Changes in key metabolic enzymes or transporters lead to an imbalance in the key neurotransmitters and neuromodulators glutamate, glutamine, GABA, and adenosine. Glycolysis can lead to the formation of lactate, which is a key energy metabolite for neurons supplied by the astrocyte neuron lactate shuttle. Adenosine in the cell nucleus, regulated by ADK-L contributes to epigenetic reprogramming as driver of the epileptogenic process. Consequently, metabolic therapies, such as ketogenic diet, glucose restriction, adenosine, and ketones can reduce epileptic activity through multiple mechanisms. Abbreviations: ADO – adenosine; ADK-L – long isoform of adenosine kinase; ADK-S – short isoform of adenosine kinase; ANLS – astrocyte neuron lactate shuttle; A1R – adenosine A1 receptor; DNA-CH3 – DNA methylation; Gln – glutamine; GLT-1 – astroglial glutamate transporter 1; Glu – glutamate; GS – glutamine synthetase; KD – ketogenic diet; LDH – lactate dehydrogenase.

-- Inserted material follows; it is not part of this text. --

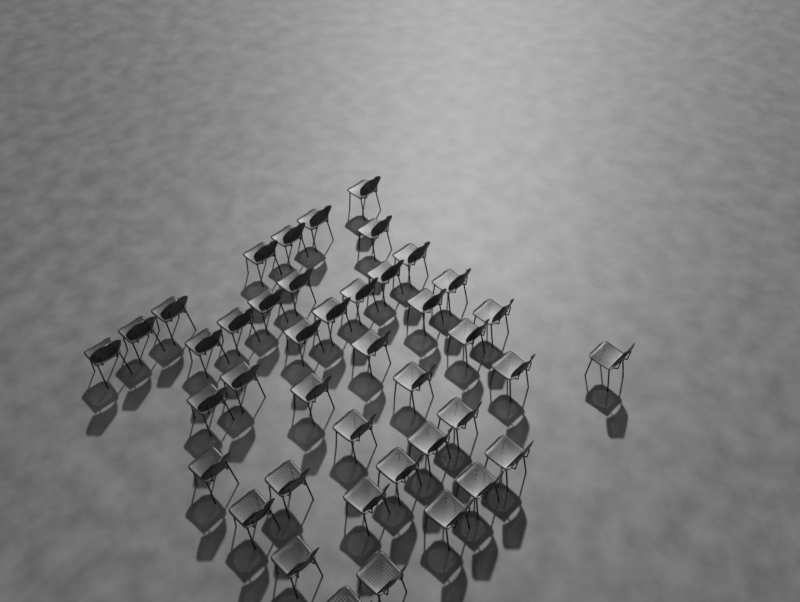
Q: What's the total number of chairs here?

Figure 4.. Imaging modalities and biofluids fingerprint of astrocyte reactivity

Brain imaging using proton magnetic resonance spectroscopy (¹H-MRS) and positron emission tomography (PET) are minimally invasive tools to monitor astrocyte activation in vivo by targeting molecular markers enriched in reactive astrocytes, namely myo-Inositol, adenosine 2A receptors (A_2AR), imidazoline₂ binding sites (I₂BS), monoamine-oxidase B (MAO-B). Additionally, analysis of circulating markers of astrocytes such as GFAP and S100β in blood or CSF may provide an index of astrocyte reactivity or injury. These astrocyte-related biomarkers may help to identify epileptic foci, to monitor epileptogenesis or the effect of therapies.